Simanaitis Says

On cars, old, new and future; science & technology; vintage airplanes, computer flight simulation of them; Sherlockiana; our English language; travel; and other stuff

CHAOTIC PENDULUMS

A SIMPLE PENDULUM’s measured behavior is a marvelous thing. A clock with one doesn’t need batteries. It doesn’t need a plug. There’s no solar panel or other wizardry. All pendulums, though, aren’t so well behaved; some are downright chaotic.

Clock3

Displaced from its equilibrium position, the pendulum is acted upon by gravity which accelerates it back toward vertical. This restoring force combined with the pendulum’s mass causes it to overshoot. And then the process continues, at least in theory where there’s no friction nor air resistance.

m

Once displaced from vertical, a pendulum is encouraged by gravity to return.

The time of a pendulum’s swing, its period, depends on gravity, the pendulum’s length and also, just a tad, on the width of its swing, its amplitude.

For a typical pendulum swing of a clock, T ≈ 2π √(L/g), where T is the time for a complete oscillation, L is the length of the pendulum and g is the local acceleration of gravity. (A clock pendulum has a set-screw on its base to fine-tune its length for enhanced accuracy).

On average, g is around 9.8 m/sec2; about 32 ft/sec2 in English units honoring Sir Isaac Newton. More precisely, g depends on one’s location. The official value of 9.80665 m/sec2 is considered spot-on if you happen to reside at latitude 45 degrees 32 minutes 33 seconds.

I used my Microsoft Flight Simulator to identify where this precise latitude lay from my home airfield of Orange County, Santa Ana, California. Directly north of SNA at N 45 degrees 32 minutes 33 seconds is a location in northeast Oregon, not far from Smith Mountain Ranch. Elsewhere in the world, this latitude is south of London’s N 51 degrees, north of Monaco’s N 43 and very close to Milan’s N 45 degrees 28 minutes.

---*---

* [Work instructions]
A - In the pendulum article, what does a clock pendulum have on its base to fine-tune its length?
B - Retype the part of the pendulum article that begins with the words containing "Displaced from its" and ends with "swing, its amplitude.".
C - Continue the pendulum article from where it stops.

---*---

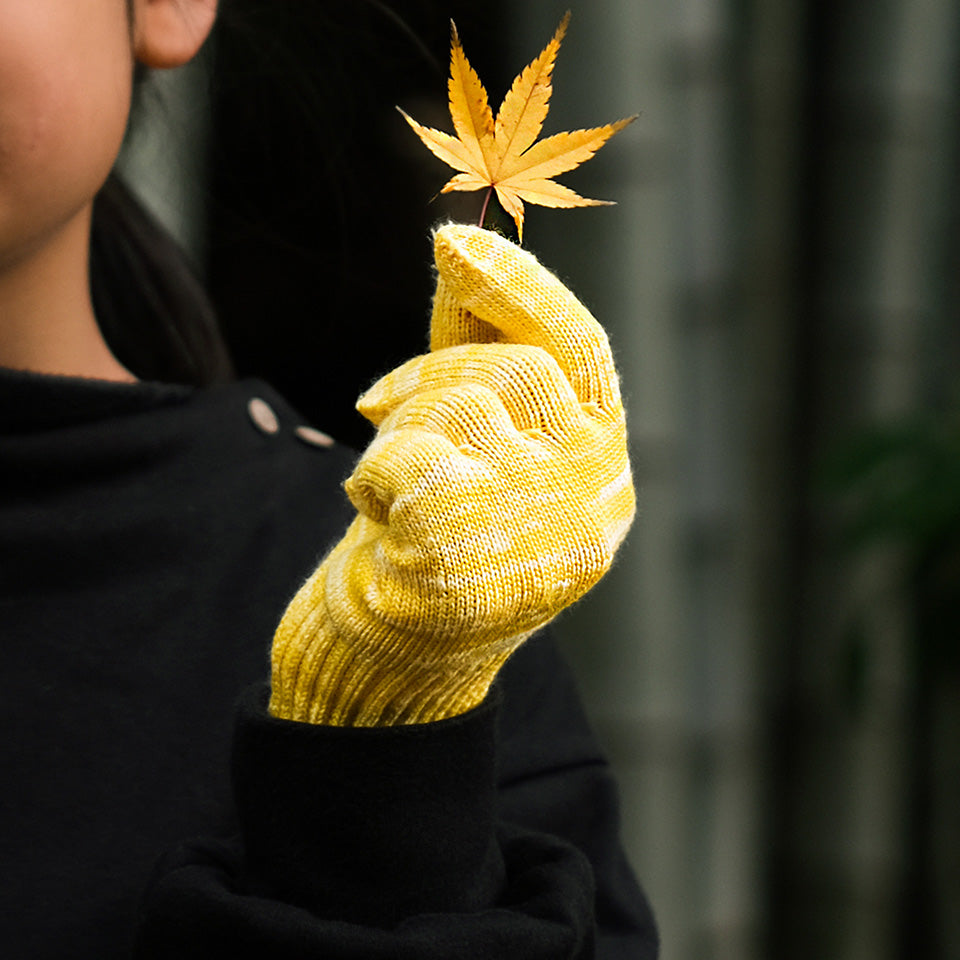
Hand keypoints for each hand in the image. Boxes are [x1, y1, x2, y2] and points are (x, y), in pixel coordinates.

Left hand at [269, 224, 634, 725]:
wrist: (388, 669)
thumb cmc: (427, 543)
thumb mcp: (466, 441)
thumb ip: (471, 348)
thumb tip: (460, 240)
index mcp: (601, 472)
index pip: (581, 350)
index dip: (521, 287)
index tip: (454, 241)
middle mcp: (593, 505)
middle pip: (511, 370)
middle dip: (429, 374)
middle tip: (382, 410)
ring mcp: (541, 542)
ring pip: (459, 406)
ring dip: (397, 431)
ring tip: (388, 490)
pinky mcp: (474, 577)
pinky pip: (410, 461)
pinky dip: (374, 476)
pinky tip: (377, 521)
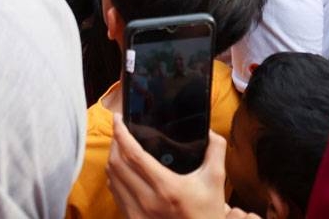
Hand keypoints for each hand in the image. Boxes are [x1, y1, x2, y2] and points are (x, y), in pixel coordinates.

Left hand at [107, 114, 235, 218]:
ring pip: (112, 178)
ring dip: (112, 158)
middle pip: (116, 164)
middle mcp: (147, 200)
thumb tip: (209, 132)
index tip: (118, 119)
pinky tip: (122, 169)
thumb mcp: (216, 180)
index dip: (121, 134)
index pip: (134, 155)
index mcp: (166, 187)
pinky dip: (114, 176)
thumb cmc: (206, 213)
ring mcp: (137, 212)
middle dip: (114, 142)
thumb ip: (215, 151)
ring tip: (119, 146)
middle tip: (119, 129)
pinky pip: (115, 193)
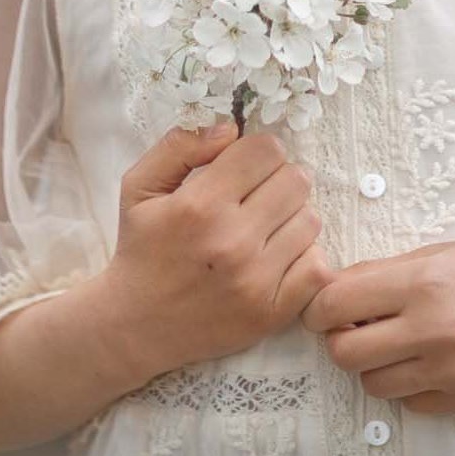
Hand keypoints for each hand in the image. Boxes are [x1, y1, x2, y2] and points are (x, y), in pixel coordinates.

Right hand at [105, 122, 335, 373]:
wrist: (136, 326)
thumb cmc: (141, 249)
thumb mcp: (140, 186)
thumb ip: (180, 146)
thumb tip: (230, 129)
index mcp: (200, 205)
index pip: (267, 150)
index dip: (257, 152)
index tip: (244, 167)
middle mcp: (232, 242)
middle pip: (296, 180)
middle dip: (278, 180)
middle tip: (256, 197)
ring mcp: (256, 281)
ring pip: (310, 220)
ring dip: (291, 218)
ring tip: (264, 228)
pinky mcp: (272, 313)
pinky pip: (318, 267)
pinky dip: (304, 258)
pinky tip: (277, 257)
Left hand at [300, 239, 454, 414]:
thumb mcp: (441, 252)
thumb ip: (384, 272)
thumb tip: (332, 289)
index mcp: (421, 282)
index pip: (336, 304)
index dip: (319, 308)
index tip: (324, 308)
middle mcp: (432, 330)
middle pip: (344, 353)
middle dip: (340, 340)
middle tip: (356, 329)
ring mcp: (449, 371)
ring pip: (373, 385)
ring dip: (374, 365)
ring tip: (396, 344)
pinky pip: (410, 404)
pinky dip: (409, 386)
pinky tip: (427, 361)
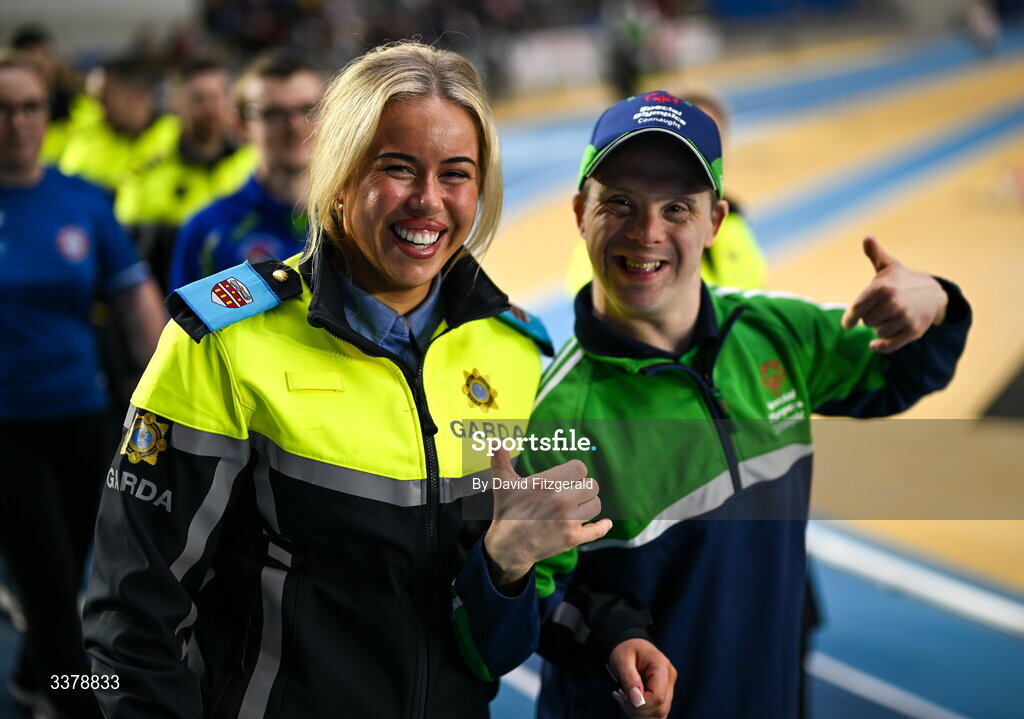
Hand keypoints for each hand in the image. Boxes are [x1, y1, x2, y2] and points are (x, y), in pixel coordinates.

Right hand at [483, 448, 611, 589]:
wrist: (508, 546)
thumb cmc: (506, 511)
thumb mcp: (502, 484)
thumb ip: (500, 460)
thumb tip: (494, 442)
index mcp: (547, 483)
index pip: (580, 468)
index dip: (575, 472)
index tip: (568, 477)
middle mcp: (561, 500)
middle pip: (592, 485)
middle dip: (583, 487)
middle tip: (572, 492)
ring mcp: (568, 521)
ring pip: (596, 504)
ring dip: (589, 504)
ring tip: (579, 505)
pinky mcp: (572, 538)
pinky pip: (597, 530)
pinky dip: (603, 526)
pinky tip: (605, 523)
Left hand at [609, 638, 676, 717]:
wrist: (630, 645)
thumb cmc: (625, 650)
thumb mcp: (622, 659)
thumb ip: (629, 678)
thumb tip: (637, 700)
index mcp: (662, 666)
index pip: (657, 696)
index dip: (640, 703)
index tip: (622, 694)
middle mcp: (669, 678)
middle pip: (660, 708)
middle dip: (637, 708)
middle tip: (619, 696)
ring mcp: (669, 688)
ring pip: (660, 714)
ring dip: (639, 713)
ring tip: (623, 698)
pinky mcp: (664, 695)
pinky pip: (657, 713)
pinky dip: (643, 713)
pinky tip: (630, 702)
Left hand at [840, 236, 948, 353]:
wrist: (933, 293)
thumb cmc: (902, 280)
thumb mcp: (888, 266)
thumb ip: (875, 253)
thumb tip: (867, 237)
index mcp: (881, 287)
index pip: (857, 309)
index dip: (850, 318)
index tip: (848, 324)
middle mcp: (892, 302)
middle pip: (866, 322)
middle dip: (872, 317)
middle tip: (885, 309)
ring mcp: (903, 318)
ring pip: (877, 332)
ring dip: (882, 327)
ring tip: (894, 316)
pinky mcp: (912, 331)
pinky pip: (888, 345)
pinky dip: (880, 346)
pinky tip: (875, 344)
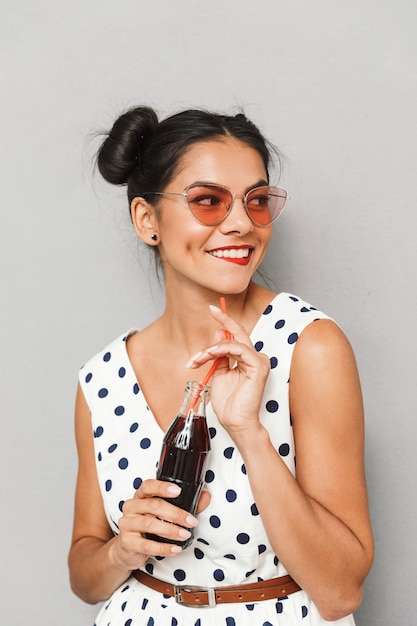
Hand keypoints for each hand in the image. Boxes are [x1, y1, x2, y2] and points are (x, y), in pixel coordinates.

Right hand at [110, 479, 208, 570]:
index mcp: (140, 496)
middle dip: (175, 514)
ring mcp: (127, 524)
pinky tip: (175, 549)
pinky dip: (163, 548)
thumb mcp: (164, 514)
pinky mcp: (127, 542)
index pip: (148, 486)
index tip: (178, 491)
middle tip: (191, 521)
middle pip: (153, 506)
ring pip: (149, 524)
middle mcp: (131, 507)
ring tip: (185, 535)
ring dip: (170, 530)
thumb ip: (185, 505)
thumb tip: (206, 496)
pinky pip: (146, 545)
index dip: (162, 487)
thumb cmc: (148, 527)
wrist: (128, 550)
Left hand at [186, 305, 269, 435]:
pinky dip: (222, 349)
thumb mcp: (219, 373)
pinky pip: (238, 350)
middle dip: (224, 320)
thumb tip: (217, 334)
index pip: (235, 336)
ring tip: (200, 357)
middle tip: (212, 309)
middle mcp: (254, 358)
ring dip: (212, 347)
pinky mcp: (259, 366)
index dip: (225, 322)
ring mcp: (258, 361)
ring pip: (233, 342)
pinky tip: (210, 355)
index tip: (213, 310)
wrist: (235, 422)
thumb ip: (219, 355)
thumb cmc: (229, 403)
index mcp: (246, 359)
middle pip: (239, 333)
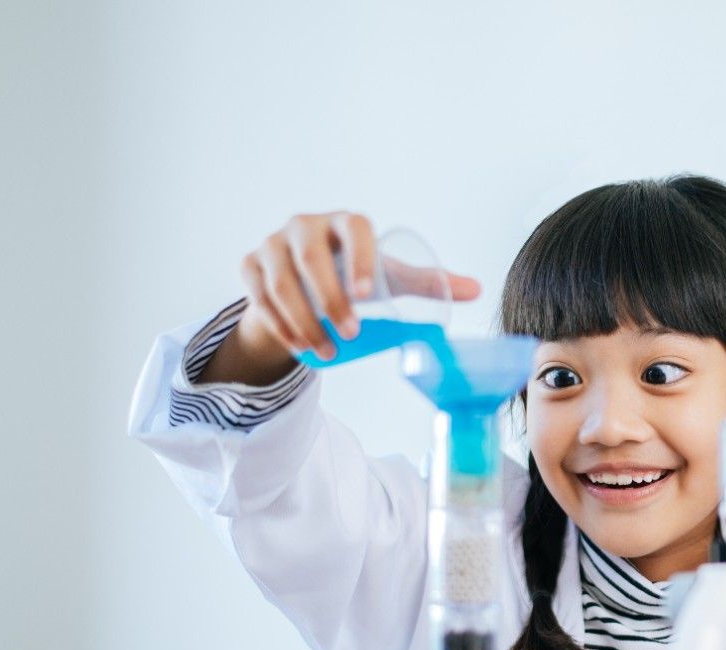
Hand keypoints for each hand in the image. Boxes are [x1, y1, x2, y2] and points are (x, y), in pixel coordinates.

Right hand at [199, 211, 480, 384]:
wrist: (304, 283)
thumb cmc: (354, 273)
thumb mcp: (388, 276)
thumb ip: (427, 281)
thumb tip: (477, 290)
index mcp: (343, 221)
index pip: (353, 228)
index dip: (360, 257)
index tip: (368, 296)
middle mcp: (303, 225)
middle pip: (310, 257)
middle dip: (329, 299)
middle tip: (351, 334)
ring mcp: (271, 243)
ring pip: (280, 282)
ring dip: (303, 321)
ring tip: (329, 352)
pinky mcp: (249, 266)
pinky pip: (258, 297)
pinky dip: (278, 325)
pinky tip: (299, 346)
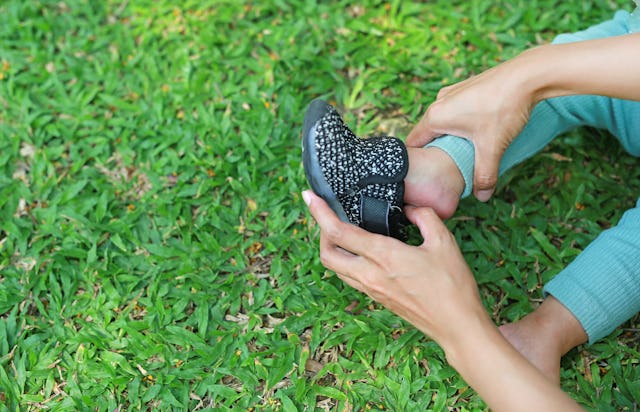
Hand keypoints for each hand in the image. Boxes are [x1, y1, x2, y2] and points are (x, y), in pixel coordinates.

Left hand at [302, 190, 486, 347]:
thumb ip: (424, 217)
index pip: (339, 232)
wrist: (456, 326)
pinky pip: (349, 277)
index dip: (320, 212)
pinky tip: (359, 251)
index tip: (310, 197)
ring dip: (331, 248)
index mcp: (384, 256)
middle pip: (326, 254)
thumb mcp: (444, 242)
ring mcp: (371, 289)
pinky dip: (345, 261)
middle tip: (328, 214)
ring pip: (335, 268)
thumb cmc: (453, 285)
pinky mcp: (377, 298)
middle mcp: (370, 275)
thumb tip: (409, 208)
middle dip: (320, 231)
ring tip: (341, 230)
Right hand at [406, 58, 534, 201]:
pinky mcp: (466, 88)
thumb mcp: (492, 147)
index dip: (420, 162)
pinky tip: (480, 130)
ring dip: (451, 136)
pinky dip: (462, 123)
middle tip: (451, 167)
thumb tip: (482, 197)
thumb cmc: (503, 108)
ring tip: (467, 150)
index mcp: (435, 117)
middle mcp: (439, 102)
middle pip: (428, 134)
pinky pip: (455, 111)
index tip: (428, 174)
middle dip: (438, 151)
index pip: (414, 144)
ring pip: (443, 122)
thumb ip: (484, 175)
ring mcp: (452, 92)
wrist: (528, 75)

---*---

* [Outputs by task]
A - A set-screw.

B -
Displaced from its equilibrium position, the pendulum is acted upon by gravity which accelerates it back toward vertical. This restoring force combined with the pendulum’s mass causes it to overshoot. And then the process continues, at least in theory where there’s no friction nor air resistance.

m

Once displaced from vertical, a pendulum is encouraged by gravity to return.

The time of a pendulum’s swing, its period, depends on gravity, the pendulum’s length and also, just a tad, on the width of its swing, its amplitude.

C -
Enough already on latitude; what of pendulums? In particular, we’re only one short variation away from utter chaos.

n

A double pendulum.

As its name suggests, a double pendulum is a pendulum with another pendulum attached to its end. It’s fascinating because of its extreme sensitivity to initial conditions. Technically, as a dynamical system, a double pendulum is structurally unstable to the point of being chaotic.

Let’s pause here to give chaos something of a proper definition: A system is chaotic if small differences in initial conditions, in its startup, can yield arbitrarily large changes later on. One example of this is the Butterfly Effect, where an Amazonian wing flutter can lead to a Duluth blizzard.

Note, there’s nothing random about such behavior; it’s completely deterministic. However, there’s a difference between determinism and predictability. Mathematician/meteorologist Edward Lorenz summed it up concisely: “Chaos: When the present determines the future, but the approximate present does not approximately determine the future.”

m

A trace of a double pendulum’s end point. Image by George Ioannidis.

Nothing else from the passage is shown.